Obama admite problema, mas não diz o que fará com o déficit

Presidente americano fala em grande ''diferença ideológica'' entre as propostas do governo e da oposição

Gustavo Chacra, O Estado de S.Paulo

20 de abril de 2011 | 00h00

CORRESPONDENTE / NOVA YORK

Um dia depois de a Standard&Poor"s e o governo chinês terem advertido para o risco apresentado pelo elevado déficit americano, a administração de Barack Obama saiu em defesa das ações do governo, apesar das divergências ideológicas com a oposição republicana.

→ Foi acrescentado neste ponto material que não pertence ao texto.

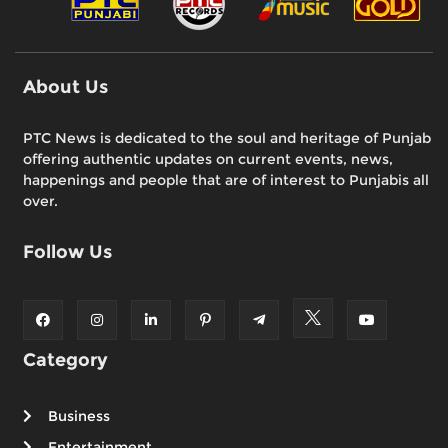
About Us
PTC News is dedicated to the soul and heritage of Punjab
offering authentic updates on current events, news,
happenings and people that are of interest to Punjabis all
over.
Follow Us
Category
Business
Entertainment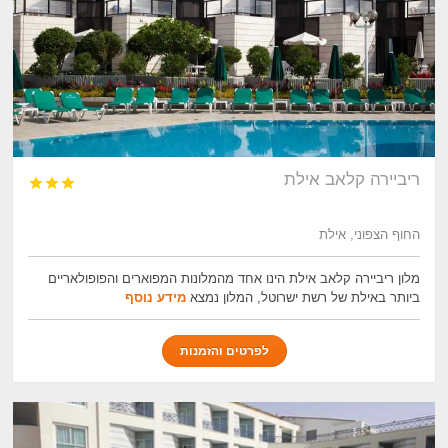
ריביירה קלאב אילת



החוף הצפוני, אילת
מלון ריביירה קלאב אילת הינו אחד מהמלונות המפוארים והפופולאריים
ביותר באילת של רשת ישרוטל, המלון נמצא
מידע נוסף
לפרטים והזמנות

"Todos concordam que há um problema. Todos concordam sobre quanto devemos reduzir do déficit no médio prazo. A grande questão a ser resolvida é sobre como faremos isso. Eu não vou mentir para vocês que existe uma grande diferença ideológica no momento e não será fácil. Acho que precisamos agir de uma forma balanceada", afirmou o presidente para estudantes da Universidade da Virginia.

Obama apresentou na semana passada um plano para reduzir o déficit em US$ 4 trilhões ao longo dos próximos 12 anos. A Câmara dos Deputados, controlada pela oposição, propôs uma diminuição de US$ 4,4 trilhões em dez anos. A grande diferença está em como alcançar esse objetivo. Os democratas querem uma mistura de aumento nos impostos e corte nos gastos. Os republicanos defendem apenas o segundo mecanismo.

Na avaliação da S&P, os EUA têm, "em relação aos outros países avaliados como AAA, o que consideramos um déficit orçamentário muito elevado e um crescente endividamento do governo, além de não estar claro como esses problemas serão superados". Segundo a agência, um dos maiores obstáculos para os EUA será um acordo entre o governo e a oposição para a aprovação do orçamento de 2013, que será um ano eleitoral.

A China, principal credora dos EUA com mais de US$ 1 trilhão em títulos do Tesouro americano, disse, em nota do Ministério das Relações Exteriores, "esperar que o governo dos EUA adote políticas responsáveis e medidas para proteger o interesse dos investidores".

"Na verdade, acredito que as coisas estão melhores do que estavam. E não há risco de os EUA perderem a nota de crédito AAA", disse o secretário do Tesouro, Timothy Geithner.

Segunda a S&P, essa chance é de uma em três. "Temos de observar o que está acontecendo em Washington. Os dois lados, democratas e republicanos, concordam com o presidente que é necessário implementar reformas para reduzir o déficit no longo prazo", acrescentou.

O otimismo de Obama e Geithner não foi compartilhado pela oposição. O deputado Eric Cantor, uma das principais lideranças republicanas no Congresso, disse estar "decepcionado porque mais uma vez o presidente não ofereceu detalhes sobre como pretende colocar os EUA nos trilhos para reduzir o déficit".